# WORK REQUIRED:
Omit the pictures and reproduce the rest of the listing exactly.

[[ DATA FOR REVIEW, beginning ]]

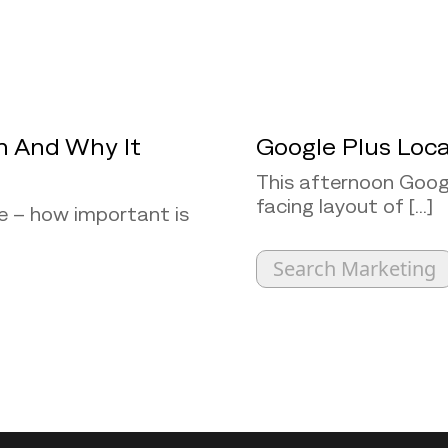
h And Why It
Google Plus Loca
This afternoon Googl
facing layout of [...]
e – how important is
Search Marketing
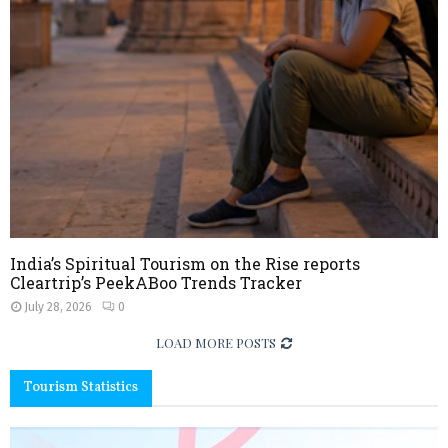
India’s Spiritual Tourism on the Rise reports
Cleartrip’s PeekABoo Trends Tracker
July 28, 2026
0
LOAD MORE POSTS
Tourism Statistics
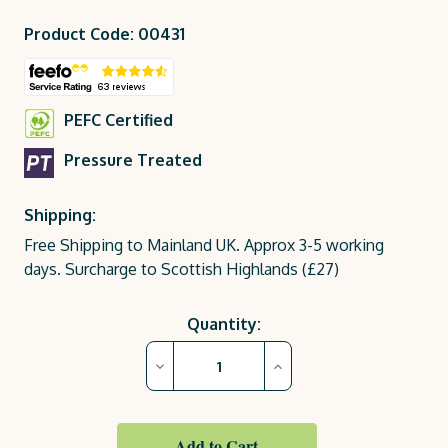
Product Code: 00431
PEFC Certified
Pressure Treated
Shipping:
Free Shipping to Mainland UK. Approx 3-5 working
days. Surcharge to Scottish Highlands (£27)
Current
Quantity:
Stock:
Decrease
Increase
Quantity
Quantity
of
of
Wooden
Wooden
Planters
Planters
|
|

[[ DATA FOR REVIEW, end ]]

# SOLUTION FOR THIS PROBLEM:
h And Why It
Google Plus Loca
This afternoon Googl
facing layout of [...]
e – how important is
Search Marketing
India’s Spiritual Tourism on the Rise reports
Cleartrip’s PeekABoo Trends Tracker
July 28, 2026
0
LOAD MORE POSTS
Tourism Statistics
Product Code: 00431
PEFC Certified
Pressure Treated
Shipping:
Free Shipping to Mainland UK. Approx 3-5 working
days. Surcharge to Scottish Highlands (£27)
Current
Quantity:
Stock:
Decrease
Increase
Quantity
Quantity
of
of
Wooden
Wooden
Planters
Planters
|
|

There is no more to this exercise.